Seu Abel, o zelador do condomínio, já havia gritado três vezes com o meu vizinho, como costumava fazer todo santo dia porque o 'argentino maricón', como ele diz, fuma indiscriminadamente nas áreas comuns do prédio e ainda deixa as cinzas voarem para dentro dos apartamentos, inclusive do meu. Mas também vejam só, eram 11 horas e Seu Abel ainda tinha muita coisa para fazer além de limpar a mesma sujeira que ele via todo dia de merda, que ele reclamava todo dia de merda e que o deixava indignado e possesso porque aquele inquilino folgado pouco se queixava das suas súplicas enfurecidas.

Não que eu tenha algum carinho especial pelo Seu Abel, na verdade apenas os curtos contatos diários me permitiram observar algumas poucas características. Somos estranhos um para o outro, muito embora saibamos um bocado das nossas respectivas vidas. Contudo, desde que me mudei para cá, ele é a única pessoa que efetivamente 'zela' por mim e que, por sua vez, sabe bem do que acontece aqui em casa: visitas que recebo, saídas e chegadas furtivas na madrugada... eu não sei muito sobre Seu Abel mas o acaso o escolheu como cúmplice das minhas circunstâncias.

Ele sabia, por exemplo, que eu não costumava beber em dias de semana e até ficou surpreso ao me ver àquela hora ainda em casa, quando abri a porta para deixar o lixo no depósito, rosto e roupa amarrotados e um hálito horroroso que fui perceber tão logo consegui balbuciar para ele: "- Bom dia".

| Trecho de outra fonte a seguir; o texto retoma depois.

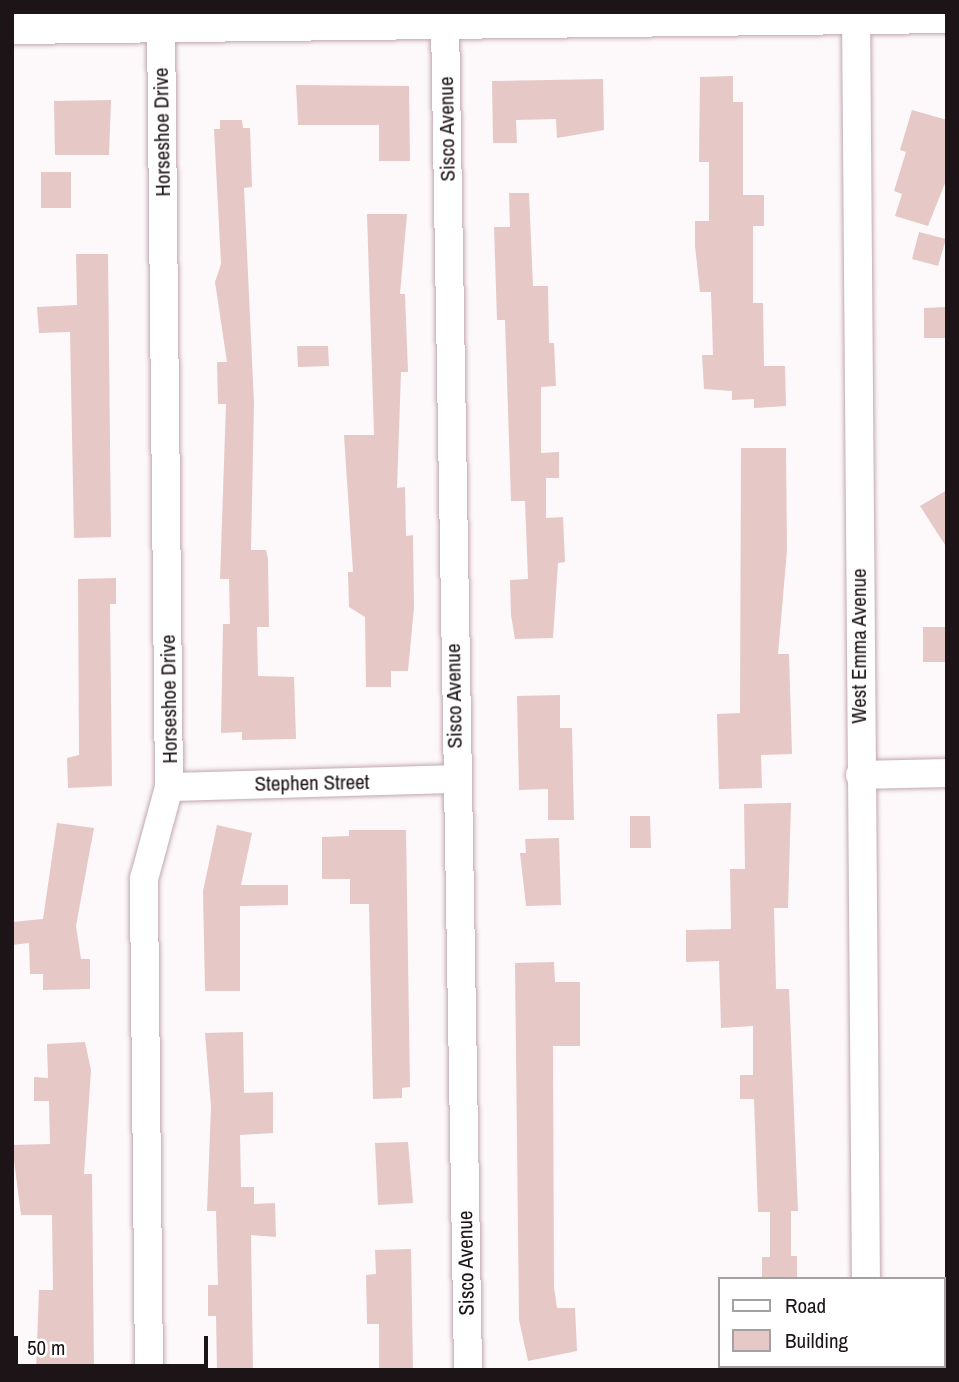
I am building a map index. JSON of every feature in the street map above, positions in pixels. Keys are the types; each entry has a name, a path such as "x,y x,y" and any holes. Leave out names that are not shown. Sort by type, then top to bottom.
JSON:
{"street":[{"name":"West Emma Avenue","path":"856,14 866,1277"},
{"path":"12,25 161,24 263,18 445,22 947,14"},
{"name":"Sisco Avenue","path":"445,22 455,779 468,1370"},
{"name":"Horseshoe Drive","path":"149,1370 144,879 169,787 161,24"},
{"path":"860,775 947,773"},
{"name":"Stephen Street","path":"169,787 455,779"}],"building":[{"path":"733,76 733,102 743,102 743,195 764,195 764,226 753,226 753,303 763,303 764,366 785,366 786,406 754,408 754,399 732,400 732,391 704,389 702,355 713,355 711,292 700,292 695,246 695,221 709,221 709,162 699,162 700,77"},
{"path":"603,79 604,130 557,138 556,119 516,120 517,143 493,143 492,81"},
{"path":"296,85 409,86 410,161 379,161 379,125 298,125"},
{"path":"111,100 109,155 55,155 54,101"},
{"path":"912,110 947,120 947,178 928,226 895,216 902,194 894,191 906,152 900,150"},
{"path":"220,120 242,120 243,128 250,128 252,187 244,188 254,403 251,550 266,550 269,627 257,627 258,676 294,677 296,739 242,740 242,732 221,733 223,624 230,624 229,579 220,579 226,404 218,404 217,362 227,362 215,282 221,264 214,129 220,129"},
{"path":"41,172 71,172 71,208 41,208"},
{"path":"509,193 529,193 533,286 548,286 549,343 554,343 556,386 541,387 541,453 559,452 559,478 546,478 546,518 563,517 565,562 558,563 553,638 515,639 511,615 510,580 528,579 525,501 511,501 505,320 497,320 494,227 510,227"},
{"path":"367,214 407,214 400,294 405,294 408,372 401,372 397,488 405,487 406,536 413,535 414,608 408,671 391,671 391,687 366,687 365,617 349,607 348,572 353,572 344,435 374,435"},
{"path":"919,232 946,239 938,266 912,259"},
{"path":"76,254 108,254 111,537 74,538 70,332 39,333 37,307 77,305"},
{"path":"946,307 947,338 924,338 924,308"},
{"path":"297,346 328,346 329,366 298,367"},
{"path":"741,448 786,448 787,550 778,654 789,654 792,754 761,755 762,788 719,789 717,714 740,713"},
{"path":"947,490 947,548 920,506"},
{"path":"116,578 116,604 110,604 112,786 68,788 67,758 79,755 78,579"},
{"path":"923,627 947,627 947,662 923,662"},
{"path":"560,695 560,728 572,728 574,820 548,820 548,789 519,790 517,696"},
{"path":"791,803 788,908 774,908 776,989 789,989 798,1211 791,1211 791,1256 797,1256 797,1277 762,1277 762,1257 770,1257 770,1212 758,1212 754,1099 740,1099 740,1075 753,1075 753,1026 721,1028 719,961 686,962 686,930 731,929 730,869 745,869 744,804"},
{"path":"630,816 650,816 651,848 630,848"},
{"path":"57,823 94,828 76,926 81,959 90,959 90,989 43,990 43,974 30,974 29,943 12,945 12,922 43,919"},
{"path":"217,825 252,833 241,885 288,885 288,905 240,906 240,991 205,991 203,891"},
{"path":"349,830 406,830 410,1087 402,1088 402,1098 373,1099 369,904 350,904 350,879 322,879 322,837 349,836"},
{"path":"559,838 561,905 526,906 520,853 526,853 525,839"},
{"path":"554,962 555,982 580,982 580,1046 553,1046 554,1287 557,1308 575,1308 577,1351 528,1361 519,1320 515,963"},
{"path":"243,1032 244,1093 273,1092 273,1133 240,1135 241,1187 254,1187 254,1204 275,1203 276,1237 251,1235 253,1370 217,1370 216,1316 208,1316 208,1285 218,1285 216,1211 207,1211 211,1107 205,1033"},
{"path":"85,1042 91,1070 84,1174 92,1174 94,1370 36,1370 39,1290 53,1290 52,1215 21,1215 12,1145 50,1144 49,1101 34,1101 34,1077 48,1078 47,1044"},
{"path":"408,1142 413,1203 378,1205 375,1143"},
{"path":"411,1249 413,1370 379,1370 379,1324 367,1324 366,1275 376,1274 375,1250"}]}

Respondeu: "- Bom dia Seu Isaac", com aquela cara de quem muito sabia mas pouco dizia. Ajeitou seus óculos como quem enxerga até demais e me acenou aproveitando para perguntar se eu tinha visto as flores na varanda que ele tinha deixado lá, o que respondi que não. Voltei até a sala e abri a cortina para ver o vaso florido. Mas que sol era aquele? "Por que eu tenho tanto azar de fazer parte da minoria de pessoas que é obrigada a conviver com o sol nesse exato momento?" Refleti. "Ele já se pôs pra mais da metade das pessoas do mundo, afinal é verão aqui no hemisfério sul e acontece de ter menos gente nesse lado do mundo do que no outro lá de cima". Mas, pensando bem, melhor assim, isso de ter menos gente nesse sul que lá no norte, assim sempre sobra mais espaço para a minha autodeterminada e auto insustentável falta de vontade. Daqui eu ainda posso gritar pro sol que inunda o lugar de luz e também para o vizinho que deixa todo dia a varanda inundada com cheiro e cor de charuto vagabundo; afinal eu sei que nenhum dos dois vai me ouvir xingá-lo.

Enquanto tentava me esconder da claridade, o celular tocou. Era um número conhecido, mas que há muito tempo não me ligava. Pertenceu a pessoa muito querida, mas hoje necessariamente ignorada, que me fez até mesmo suspender a ressaca por um breve instante de ansiedade e, por que não, de medo.